(Task directions)
Could you find every line in the entries below that holds the word "years" and copy it?

═════ Listed entries ═════

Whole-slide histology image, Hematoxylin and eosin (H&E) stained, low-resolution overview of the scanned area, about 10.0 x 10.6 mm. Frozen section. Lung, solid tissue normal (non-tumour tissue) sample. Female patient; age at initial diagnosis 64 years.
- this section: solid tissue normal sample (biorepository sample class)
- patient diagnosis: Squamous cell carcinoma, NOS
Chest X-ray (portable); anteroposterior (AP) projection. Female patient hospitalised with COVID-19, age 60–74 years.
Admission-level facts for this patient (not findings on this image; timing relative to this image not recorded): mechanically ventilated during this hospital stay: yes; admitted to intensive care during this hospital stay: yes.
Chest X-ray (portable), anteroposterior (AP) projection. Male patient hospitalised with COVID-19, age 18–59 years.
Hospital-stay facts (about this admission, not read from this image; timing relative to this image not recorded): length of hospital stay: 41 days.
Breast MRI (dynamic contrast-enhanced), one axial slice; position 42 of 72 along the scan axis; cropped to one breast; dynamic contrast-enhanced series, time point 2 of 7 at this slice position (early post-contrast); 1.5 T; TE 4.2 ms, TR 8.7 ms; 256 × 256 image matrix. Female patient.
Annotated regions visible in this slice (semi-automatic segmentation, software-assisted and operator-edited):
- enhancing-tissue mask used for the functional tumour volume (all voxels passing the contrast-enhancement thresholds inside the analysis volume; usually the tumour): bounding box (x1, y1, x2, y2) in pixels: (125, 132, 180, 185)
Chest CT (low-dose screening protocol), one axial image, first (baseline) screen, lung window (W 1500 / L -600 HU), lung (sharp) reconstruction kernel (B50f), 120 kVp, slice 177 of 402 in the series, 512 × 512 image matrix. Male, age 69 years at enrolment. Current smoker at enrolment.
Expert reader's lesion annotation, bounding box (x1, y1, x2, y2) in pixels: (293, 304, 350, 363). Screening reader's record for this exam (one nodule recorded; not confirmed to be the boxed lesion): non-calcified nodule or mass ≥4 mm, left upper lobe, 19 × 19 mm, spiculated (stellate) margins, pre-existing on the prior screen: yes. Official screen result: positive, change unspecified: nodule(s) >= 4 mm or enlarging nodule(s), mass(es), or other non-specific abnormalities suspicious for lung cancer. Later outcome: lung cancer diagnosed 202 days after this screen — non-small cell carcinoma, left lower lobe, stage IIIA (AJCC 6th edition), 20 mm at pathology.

═════

(Solution to this problem)
Whole-slide histology image, Hematoxylin and eosin (H&E) stained, low-resolution overview of the scanned area, about 10.0 x 10.6 mm. Frozen section. Lung, solid tissue normal (non-tumour tissue) sample. Female patient; age at initial diagnosis 64 years.
Chest X-ray (portable); anteroposterior (AP) projection. Female patient hospitalised with COVID-19, age 60–74 years.
Chest X-ray (portable), anteroposterior (AP) projection. Male patient hospitalised with COVID-19, age 18–59 years.
Chest CT (low-dose screening protocol), one axial image, first (baseline) screen, lung window (W 1500 / L -600 HU), lung (sharp) reconstruction kernel (B50f), 120 kVp, slice 177 of 402 in the series, 512 × 512 image matrix. Male, age 69 years at enrolment. Current smoker at enrolment.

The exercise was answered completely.